Oceanside in-home caregivers as well as those in other cities would do well to advise some clients to take up Tai Chi, based on the study’s positive results. Instead of the normal brain shrinkage that occurs in people over the age of 60, the researchers found that the brains of Tai Chi enthusiasts actually grew larger. This is an indication of a stronger brain, more mental acuity, and better defense against decay.

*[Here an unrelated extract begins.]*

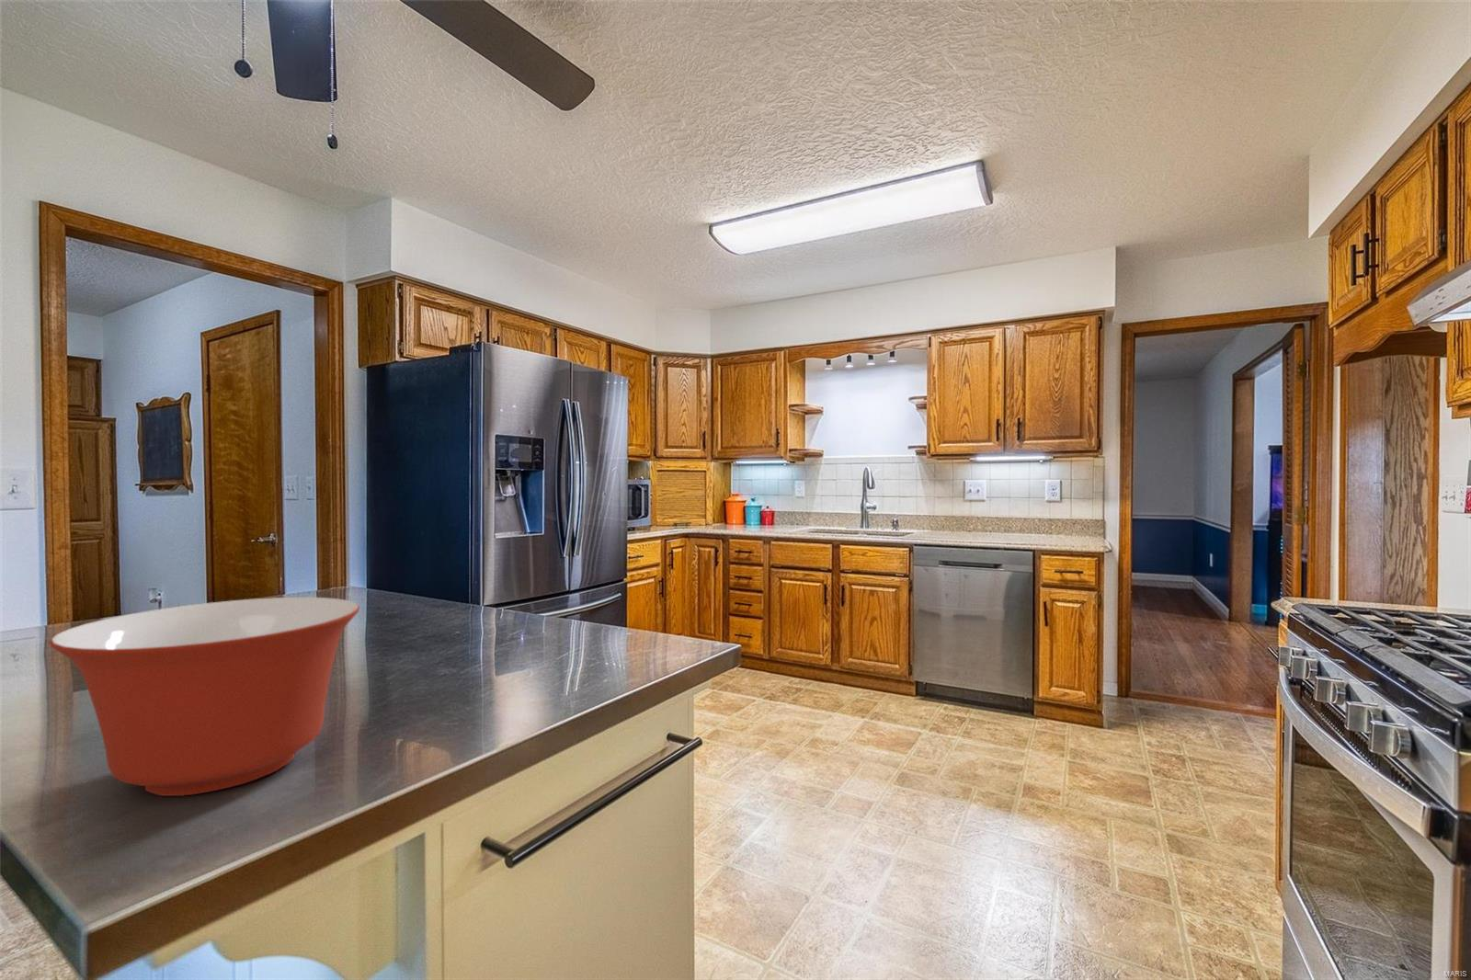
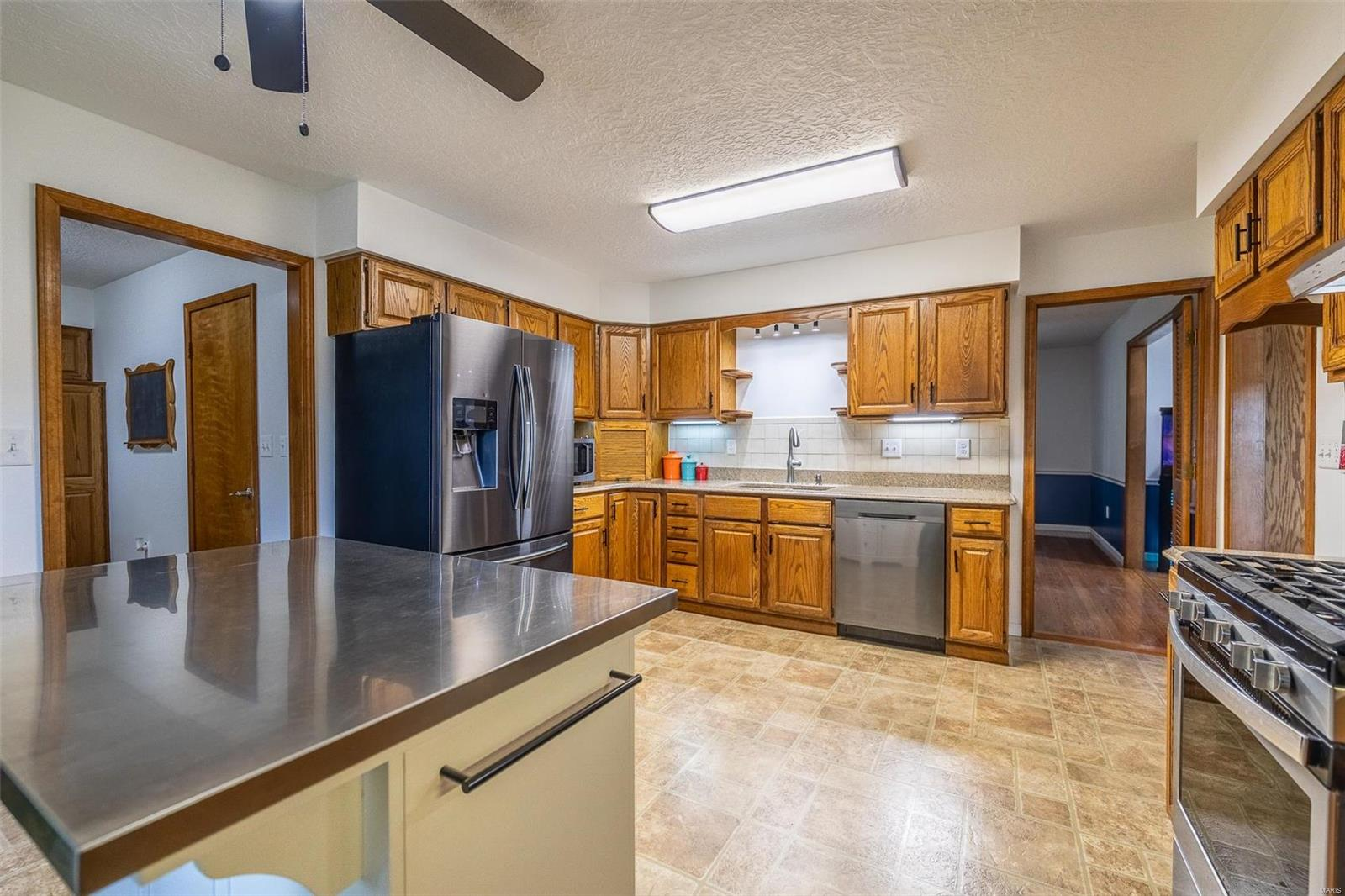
- mixing bowl [48,597,361,797]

What it Means For In-home Caregivers in San Diego County
When caregivers can encourage elderly clients to take up Tai Chi—or even teach it to them—they may be doing them a great service. As a very low impact exercise, it is relaxed enough for even seniors with limited mobility, and its mental benefits are as pronounced as those of more strenuous exercise forms. Perhaps seniors in San Diego County will soon discover what the Chinese have known for centuries: Tai Chi is very good for your brain.
Originally posted 2012-07-02 10:30:18.